C’est fête du Saint-Sacrement du corps et du sang du Christ. « Admirable sacrement », selon les mots de la prière d’ouverture. Ce « sacrement » n’est pas tombé du ciel un beau jour : il est tout rempli de l’histoire d’Israël, et de toute l’histoire de Jésus. Cette fête est donc bien à sa bonne place après le temps de Pâques.
Dans ces « derniers temps » où nous sommes, Jésus nous donne un pain et un vin pour la route. Ce ne sont pas les victuailles pour être en bonne forme la journée. C’est un pain d’éternité, un pain, un vin qui font goûter l’éternité, qui font goûter Dieu l’Eternel. Non un éternel abstrait mais un éternel concret. Doublement concret, d’ailleurs : concret de Jésus glorifié par Dieu et concret de notre pain de chaque jour. Comment est-ce possible ? C’est que l’un et l’autre, Jésus glorifié et le pain de cette terre, sont pris dans une alliance de Dieu toute tournée vers nous.

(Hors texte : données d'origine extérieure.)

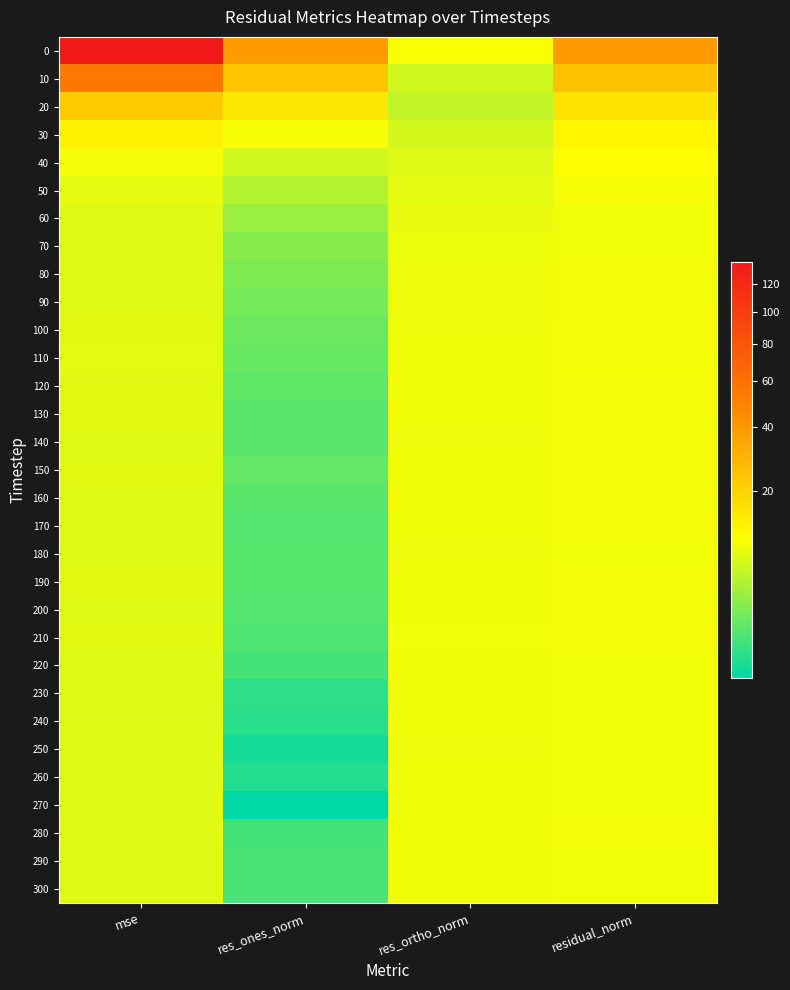

Reading left to right, transcribe all the data shown in this chart.

0: mse=137.5	res_ones_norm=37.6	res_ortho_norm=9.9	residual_norm=38.9
10: mse=54.9	res_ones_norm=23.6	res_ortho_norm=6.8	residual_norm=24.6
20: mse=22.5	res_ones_norm=14.6	res_ortho_norm=6.0	residual_norm=15.7
30: mse=12.8	res_ones_norm=9.6	res_ortho_norm=6.9	residual_norm=11.9
40: mse=9.4	res_ones_norm=6.7	res_ortho_norm=7.7	residual_norm=10.2
50: mse=8.2	res_ones_norm=5.1	res_ortho_norm=8.1	residual_norm=9.5
60: mse=7.8	res_ones_norm=4.0	res_ortho_norm=8.4	residual_norm=9.3
70: mse=7.7	res_ones_norm=3.3	res_ortho_norm=8.6	residual_norm=9.2
80: mse=7.8	res_ones_norm=3.0	res_ortho_norm=8.8	residual_norm=9.3
90: mse=7.9	res_ones_norm=2.7	res_ortho_norm=8.9	residual_norm=9.3
100: mse=8.0	res_ones_norm=2.5	res_ortho_norm=9.0	residual_norm=9.4
110: mse=8.0	res_ones_norm=2.4	res_ortho_norm=9.1	residual_norm=9.4
120: mse=8.0	res_ones_norm=2.3	res_ortho_norm=9.1	residual_norm=9.4
130: mse=8.0	res_ones_norm=2.1	res_ortho_norm=9.1	residual_norm=9.4
140: mse=7.8	res_ones_norm=2.1	res_ortho_norm=9.0	residual_norm=9.3
150: mse=8.0	res_ones_norm=2.4	res_ortho_norm=9.1	residual_norm=9.4
160: mse=7.9	res_ones_norm=2.2	res_ortho_norm=9.0	residual_norm=9.3
170: mse=7.8	res_ones_norm=2.0	res_ortho_norm=9.1	residual_norm=9.3
180: mse=7.8	res_ones_norm=2.1	res_ortho_norm=9.0	residual_norm=9.3
190: mse=8.0	res_ones_norm=2.1	res_ortho_norm=9.1	residual_norm=9.4
200: mse=7.9	res_ones_norm=2.0	res_ortho_norm=9.1	residual_norm=9.3
210: mse=8.0	res_ones_norm=1.9	res_ortho_norm=9.2	residual_norm=9.4
220: mse=7.8	res_ones_norm=1.8	res_ortho_norm=9.1	residual_norm=9.2
230: mse=7.7	res_ones_norm=1.6	res_ortho_norm=9.1	residual_norm=9.2
240: mse=7.7	res_ones_norm=1.6	res_ortho_norm=9.1	residual_norm=9.2
250: mse=7.6	res_ones_norm=1.5	res_ortho_norm=9.0	residual_norm=9.2
260: mse=7.6	res_ones_norm=1.6	res_ortho_norm=9.0	residual_norm=9.2
270: mse=7.7	res_ones_norm=1.5	res_ortho_norm=9.1	residual_norm=9.2
280: mse=7.9	res_ones_norm=1.8	res_ortho_norm=9.1	residual_norm=9.3
290: mse=7.8	res_ones_norm=1.9	res_ortho_norm=9.1	residual_norm=9.2
300: mse=7.8	res_ones_norm=1.9	res_ortho_norm=9.1	residual_norm=9.3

Une alliance… C’était déjà la clé de ce qui se passait entre Dieu et son peuple au Mont Sinaï. Moïse a transmis au peuple les paroles du Seigneur : Dieu s’engage, et le peuple répond, il s’engage lui aussi. Et cette Alliance est concrétisée dans un signe : Moïse asperge du même sang l’autel du Seigneur puis le peuple qui accepte solennellement les paroles du Seigneur.

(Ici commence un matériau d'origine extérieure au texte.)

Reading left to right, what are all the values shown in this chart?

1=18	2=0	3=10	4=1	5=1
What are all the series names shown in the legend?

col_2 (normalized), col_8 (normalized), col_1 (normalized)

Jésus, à la dernière Cène, quelques heures avant son arrestation, utilisera un autre signe : celui du pain partagé et de la coupe bue ensemble. La coupe qu’il a en mains, il la donne à ses disciples, « et ils en boivent tous », dit S. Marc. Jésus leur explique que ce signe est signe d’une alliance. Mais ce n’est pas simplement celle du Sinaï.
En effet, ce sang de l’Alliance qu’il leur donne à boire, il déclare que c’est son sang. « Son sang répandu pour la multitude », c’est-à-dire sa vie qu’il va donner, et vraiment donner car il désigne le destinataire : « la multitude ».
Et l’Eucharistie que nous célébrons, sacrement du sang du Christ versé pour nous, est faite de toute cette réalité : l’alliance du Sinaï renouvelée, le signe de la coupe offerte à tous, la vie de Jésus donnée jusqu’au bout, et Jésus à jamais vivant accueilli dans la gloire du Père.
La coupe et le pain sont totalement pris dans le geste de Jésus pour nous, c’est-à-dire dans toute la volonté, toute la démarche de Jésus, jusqu’au bout de sa vie et jusque dans sa vie glorifiée par son Père. En recevant l’Eucharistie, nous recevons cette Alliance nouvelle dans laquelle Jésus se donne à nous, et, avec lui, le Père.
Ce Père qui, lui-même, n’est qu’offrande de soi à qui veut bien lui ouvrir. Notre Père, comme Jésus, vient au-devant des pécheurs que nous sommes. L’Eucharistie le dit réellement dans le concret du sacrement, en même temps qu’elle nous donne les mots et l’élan pour rendre grâces au Père avec Jésus et en Jésus.